Bright Horizons Family Solutions Inc. director Mary Ann Tocio received a grant of 2,096 shares of Common Stock as a fully vested restricted stock unit award. These units each represent the right to receive one share upon the earliest of the 5th anniversary of the grant, termination of service, or a change in control of the company. After this grant, she holds 20,329 shares of Common Stock directly.
BEKENSTEIN JOSHUA reported acquisition or exercise transactions in this Form 4 filing.
BRIGHT HORIZONS FAMILY SOLUTIONS INC. director Joshua Bekenstein received an award of 2,096 shares of common stock at no purchase price. After this grant, he directly holds 12,778 shares. A footnote states the award is structured as fully vested restricted stock units, each representing one share deliverable upon the earliest of the fifth anniversary of grant, termination of service, or a change in control of the company.

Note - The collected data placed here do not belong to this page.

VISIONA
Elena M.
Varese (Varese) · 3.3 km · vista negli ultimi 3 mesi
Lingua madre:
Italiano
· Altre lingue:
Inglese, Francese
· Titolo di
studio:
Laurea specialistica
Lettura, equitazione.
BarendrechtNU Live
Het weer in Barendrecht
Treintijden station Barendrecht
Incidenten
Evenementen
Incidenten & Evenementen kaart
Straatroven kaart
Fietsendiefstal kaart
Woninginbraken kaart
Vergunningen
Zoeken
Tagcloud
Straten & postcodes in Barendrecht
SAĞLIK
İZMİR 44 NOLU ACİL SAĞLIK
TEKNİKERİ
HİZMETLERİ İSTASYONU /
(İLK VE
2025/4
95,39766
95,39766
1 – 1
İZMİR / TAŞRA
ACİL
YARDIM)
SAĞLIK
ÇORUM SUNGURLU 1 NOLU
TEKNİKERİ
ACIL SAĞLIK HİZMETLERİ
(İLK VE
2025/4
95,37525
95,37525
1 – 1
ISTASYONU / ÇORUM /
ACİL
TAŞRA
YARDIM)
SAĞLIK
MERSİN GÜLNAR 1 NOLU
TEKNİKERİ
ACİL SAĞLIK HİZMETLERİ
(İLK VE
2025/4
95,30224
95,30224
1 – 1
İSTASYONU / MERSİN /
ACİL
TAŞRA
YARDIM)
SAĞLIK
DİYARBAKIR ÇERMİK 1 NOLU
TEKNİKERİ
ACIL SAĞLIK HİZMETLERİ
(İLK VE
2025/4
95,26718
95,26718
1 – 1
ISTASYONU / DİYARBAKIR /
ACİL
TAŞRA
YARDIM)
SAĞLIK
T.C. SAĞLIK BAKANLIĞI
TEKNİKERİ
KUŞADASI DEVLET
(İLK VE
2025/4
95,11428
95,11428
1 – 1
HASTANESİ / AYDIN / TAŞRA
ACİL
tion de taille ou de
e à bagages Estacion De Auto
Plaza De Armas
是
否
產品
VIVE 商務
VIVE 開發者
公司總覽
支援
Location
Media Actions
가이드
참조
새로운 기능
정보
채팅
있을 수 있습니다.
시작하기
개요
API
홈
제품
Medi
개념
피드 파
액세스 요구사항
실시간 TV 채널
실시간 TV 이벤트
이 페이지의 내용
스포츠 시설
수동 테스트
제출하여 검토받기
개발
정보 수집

BlackRock, Inc. reported beneficial ownership of 6,582,452 shares of Bright Horizons Family Solutions Inc. Common Stock, representing 12.5% of the class as stated on the filing. The filing shows sole voting power of 6,458,939 shares and sole dispositive power over 6,582,452 shares. The Schedule 13G is signed by a BlackRock managing director and lists CUSIP 109194100.
Bright Horizons Family Solutions Inc. reported results from its annual shareholder meeting held on June 3, 2026. Shareholders elected all six director nominees to one‑year terms, with each receiving over 41.8 million votes in favor and broker non-votes of 2,068,801 on each director item.
Shareholders also approved, on an advisory basis, the Company’s 2025 named executive officer compensation, with 40,505,698 votes for and 4,888,698 against. In addition, they ratified the appointment of Deloitte & Touche LLP as independent registered public accounting firm for the fiscal year ending December 31, 2026, with 46,836,371 votes for and no broker non-votes.